Applying these standards, we find that the judge's curative instruction had no prejudicial impact and that the judge did not abuse his discretion in giving the instruction. He presided over a lengthy trial, determined that a mistrial would be unwarranted, and issued an appropriate curative instruction necessitated after plaintiffs' counsel made unwarranted remarks.

Affirmed.

1 In his opening statement, plaintiffs' counsel also stated that "[Smialowicz] teaches other doctors how to be successful defendants in law suits."
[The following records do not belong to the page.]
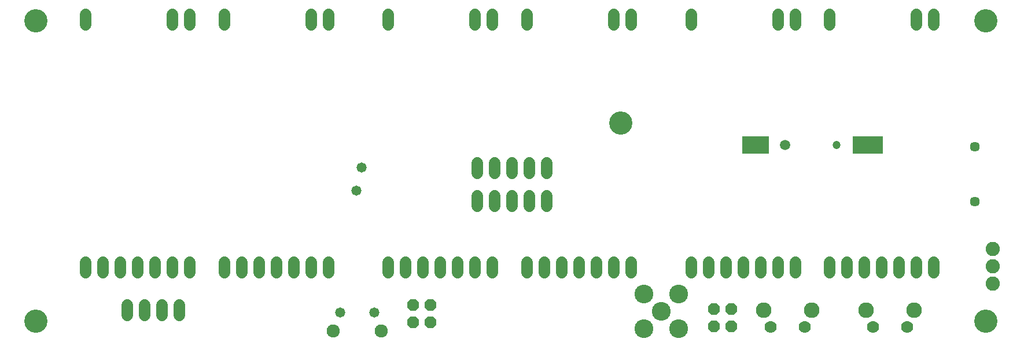
<source format=gbs>
G75*
%MOIN*%
%OFA0B0*%
%FSLAX25Y25*%
%IPPOS*%
%LPD*%
%AMOC8*
5,1,8,0,0,1.08239X$1,22.5*
%
%ADD10C,0.10800*%
%ADD11C,0.06800*%
%ADD12C,0.13398*%
%ADD13OC8,0.06800*%
%ADD14C,0.07591*%
%ADD15C,0.05820*%
%ADD16R,0.15209X0.09855*%
%ADD17R,0.17729X0.09855*%
%ADD18C,0.05918*%
%ADD19C,0.04737*%
%ADD20C,0.09000*%
%ADD21C,0.07000*%
%ADD22C,0.05721*%
%ADD23C,0.08200*%
%ADD24C,0.05800*%
D10*
X0363847Y0034904D03*
X0383847Y0034904D03*
X0373847Y0044904D03*
X0363847Y0054904D03*
X0383847Y0054904D03*
D11*
X0391091Y0066924D02*
X0391091Y0072924D01*
X0401091Y0072924D02*
X0401091Y0066924D01*
X0411091Y0066924D02*
X0411091Y0072924D01*
X0421091Y0072924D02*
X0421091Y0066924D01*
X0431091Y0066924D02*
X0431091Y0072924D01*
X0441091Y0072924D02*
X0441091Y0066924D01*
X0451091Y0066924D02*
X0451091Y0072924D01*
X0471013Y0072924D02*
X0471013Y0066924D01*
X0481013Y0066924D02*
X0481013Y0072924D01*
X0491013Y0072924D02*
X0491013Y0066924D01*
X0501013Y0066924D02*
X0501013Y0072924D01*
X0511013Y0072924D02*
X0511013Y0066924D01*
X0521013Y0066924D02*
X0521013Y0072924D01*
X0531013Y0072924D02*
X0531013Y0066924D01*
X0356603Y0066924D02*
X0356603Y0072924D01*
X0346603Y0072924D02*
X0346603Y0066924D01*
X0336603Y0066924D02*
X0336603Y0072924D01*
X0326603Y0072924D02*
X0326603Y0066924D01*
X0316603Y0066924D02*
X0316603Y0072924D01*
X0306603Y0072924D02*
X0306603Y0066924D01*
X0296603Y0066924D02*
X0296603Y0072924D01*
X0276682Y0072924D02*
X0276682Y0066924D01*
X0266682Y0066924D02*
X0266682Y0072924D01*
X0256682Y0072924D02*
X0256682Y0066924D01*
X0246682Y0066924D02*
X0246682Y0072924D01*
X0236682Y0072924D02*
X0236682Y0066924D01*
X0226682Y0066924D02*
X0226682Y0072924D01*
X0216682Y0072924D02*
X0216682Y0066924D01*
X0182194Y0066924D02*
X0182194Y0072924D01*
X0172194Y0072924D02*
X0172194Y0066924D01*
X0162194Y0066924D02*
X0162194Y0072924D01*
X0152194Y0072924D02*
X0152194Y0066924D01*
X0142194Y0066924D02*
X0142194Y0072924D01*
X0132194Y0072924D02*
X0132194Y0066924D01*
X0122194Y0066924D02*
X0122194Y0072924D01*
X0102272Y0072924D02*
X0102272Y0066924D01*
X0092272Y0066924D02*
X0092272Y0072924D01*
X0082272Y0072924D02*
X0082272Y0066924D01*
X0072272Y0066924D02*
X0072272Y0072924D01*
X0062272Y0072924D02*
X0062272Y0066924D01*
X0052272Y0066924D02*
X0052272Y0072924D01*
X0042272Y0072924D02*
X0042272Y0066924D01*
X0066300Y0048404D02*
X0066300Y0042404D01*
X0076300Y0042404D02*
X0076300Y0048404D01*
X0086300Y0048404D02*
X0086300Y0042404D01*
X0096300Y0042404D02*
X0096300Y0048404D01*
X0267800Y0105404D02*
X0267800Y0111404D01*
X0277800Y0111404D02*
X0277800Y0105404D01*
X0287800Y0105404D02*
X0287800Y0111404D01*
X0297800Y0111404D02*
X0297800Y0105404D01*
X0307800Y0105404D02*
X0307800Y0111404D01*
X0307800Y0124404D02*
X0307800Y0130404D01*
X0297800Y0130404D02*
X0297800Y0124404D01*
X0287800Y0124404D02*
X0287800Y0130404D01*
X0277800Y0130404D02*
X0277800Y0124404D01*
X0267800Y0124404D02*
X0267800Y0130404D01*
X0266682Y0210231D02*
X0266682Y0216231D01*
X0276682Y0216231D02*
X0276682Y0210231D01*
X0296603Y0210231D02*
X0296603Y0216231D01*
X0346603Y0216231D02*
X0346603Y0210231D01*
X0356603Y0210231D02*
X0356603Y0216231D01*
X0391091Y0216231D02*
X0391091Y0210231D01*
X0441091Y0210231D02*
X0441091Y0216231D01*
X0451091Y0216231D02*
X0451091Y0210231D01*
X0471013Y0210231D02*
X0471013Y0216231D01*
X0521013Y0216231D02*
X0521013Y0210231D01*
X0531013Y0210231D02*
X0531013Y0216231D01*
X0216682Y0216231D02*
X0216682Y0210231D01*
X0182194Y0210231D02*
X0182194Y0216231D01*
X0172194Y0216231D02*
X0172194Y0210231D01*
X0122194Y0210231D02*
X0122194Y0216231D01*
X0102272Y0216231D02*
X0102272Y0210231D01*
X0092272Y0210231D02*
X0092272Y0216231D01*
X0042272Y0216231D02*
X0042272Y0210231D01*
D12*
X0013611Y0039215D03*
X0350446Y0153388D03*
X0560855Y0212443D03*
X0560855Y0039215D03*
X0013611Y0212443D03*
D13*
X0230800Y0048404D03*
X0240800Y0048404D03*
X0240800Y0038404D03*
X0230800Y0038404D03*
X0404280Y0036183D03*
X0414280Y0036183D03*
X0414280Y0046183D03*
X0404280Y0046183D03*
D14*
X0212430Y0033309D03*
X0184871Y0033309D03*
D15*
X0188808Y0043939D03*
X0208493Y0043939D03*
D16*
X0428263Y0140904D03*
D17*
X0492992Y0140904D03*
D18*
X0445174Y0140904D03*
D19*
X0474702Y0140904D03*
D20*
X0460461Y0045514D03*
X0432902Y0045514D03*
X0491957Y0045514D03*
X0519517Y0045514D03*
D21*
X0515580Y0035672D03*
X0495894Y0035672D03*
X0456524Y0035672D03*
X0436839Y0035672D03*
D22*
X0554595Y0108113D03*
X0554595Y0139609D03*
D23*
X0564800Y0080904D03*
X0564800Y0070904D03*
X0564800Y0060904D03*
D24*
X0201300Y0127904D03*
X0198300Y0114404D03*
M02*

</source>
2 At trial, the court instructed the jury that Cheng, the treating gastroenterologist, was "called essentially as [a] fact witness[]," was "testifying about facts that [she was] personally familiar with," and did not "g[i]ve opinions like the other expert witnesses did . . . on the standard of care[.]" On appeal, plaintiffs argue that the instruction "was of particular significance because [Cheng] directly contradicted defendant[s'] main expert, Dr. Smialowicz, on the cause of [Lawrence's] liver failure, a key point in the case." Plaintiffs further contend that "because plaintiff[s'] counsel emphasized [Cheng's] opinion in his summation, [the court's instruction] had the further cumulative effect of tainting plaintiff[s'] counsel as argumentative, inflammatory and improper."

To the extent that plaintiffs sought to use Cheng's testimony as expert opinion to contradict Smialowicz, it was improper, and the court was within its discretion to instruct on how the jury should properly consider the testimony. Stigliano by Stigliano v. Connaught Labs., Inc., 140 N.J. 305, 313-14 (1995) (holding that when treating doctors testify about diagnoses, treatments, or observations of plaintiff, they are not testifying as experts, although qualified to do so). Several doctors testified as expert and fact witnesses, and the court did not abuse its discretion by delineating between the two and instructing the jury to disregard Cheng's testimony where it purported to be expert opinion.